WHAT: In Our Bedroom After the War through Arts & Crafts/Shiny / Play Spectrum / Play St. Jerome’s Laneway Festival, Circular Quay
WHEN: Out now / Tuesday 26 February, Wednesday 27 (two nights) / Sunday 2 March
Broken Social Scene family tree
Confused by all the different names littered throughout the stars story- Well, let’s clarify them a little, shall we- BSS members’ names are in bold.

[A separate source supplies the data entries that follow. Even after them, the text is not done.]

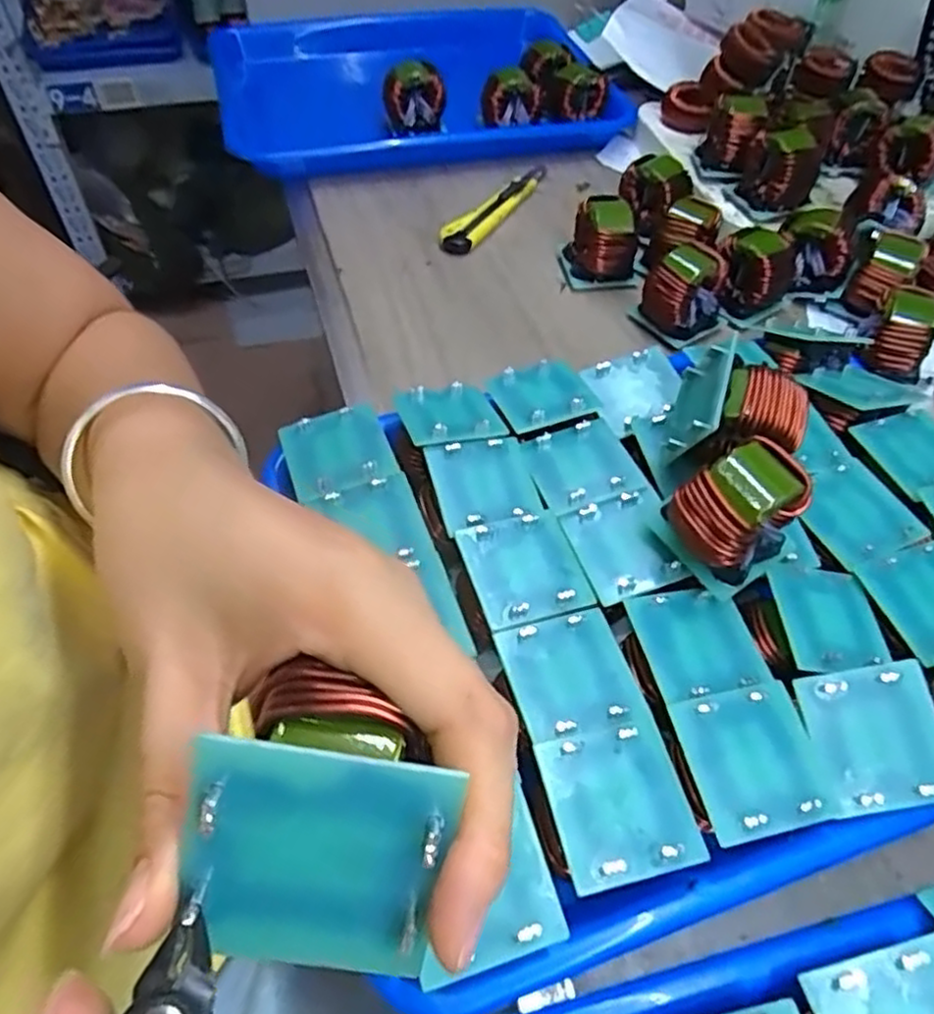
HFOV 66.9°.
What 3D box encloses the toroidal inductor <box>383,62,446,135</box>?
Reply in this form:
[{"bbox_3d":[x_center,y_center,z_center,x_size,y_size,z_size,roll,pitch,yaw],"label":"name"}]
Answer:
[{"bbox_3d":[-0.042,-0.326,0.569,0.048,0.044,0.033,1,52,-3],"label":"toroidal inductor"}]

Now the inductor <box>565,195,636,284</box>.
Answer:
[{"bbox_3d":[0.088,-0.174,0.468,0.032,0.049,0.037,-10,54,-11],"label":"inductor"}]

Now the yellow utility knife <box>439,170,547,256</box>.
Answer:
[{"bbox_3d":[0.025,-0.227,0.530,0.021,0.016,0.136,28,56,17],"label":"yellow utility knife"}]

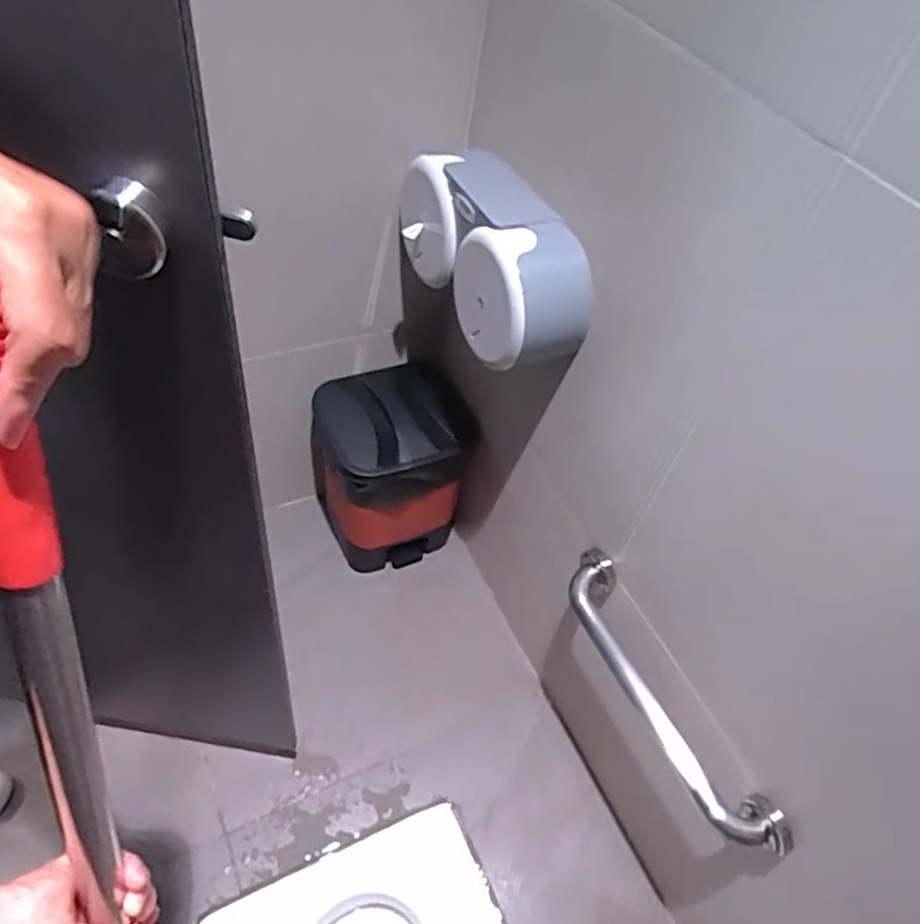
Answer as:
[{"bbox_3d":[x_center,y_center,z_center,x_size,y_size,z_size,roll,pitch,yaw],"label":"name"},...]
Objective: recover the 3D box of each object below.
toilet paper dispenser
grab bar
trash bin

Brendan Canning founded BSS with Kevin Drew, is also in Valley of the Giants with Charles Spearin and members of instrumental post-rock group Godspeed You! Black Emperor. Drew was formally in the band KC Accidental with Spearin. Spearin is also in the instrumental post-rock Do Make Say Think, with Julie Penner and Ohad Benchetrit, who share a label with GY!BE. Drew dates Leslie Feist, who is also an award-winning soloist. Feist invited Andrew Whiteman to join BSS, which created the first proper BSS line-up. On top of all this, Jason Collett is also a successful solo artist, Emily Haines and James Shaw are also in New Wave/indie rock group Metric, Evan Cranley, Amy Millan and Torquil Campbell are in indie rock group Stars, John Crossingham is in indie rock group Raising The Fawn and Lisa Lobsinger is in indie pop group Reverie Sound System. Now that’s one hell of a band.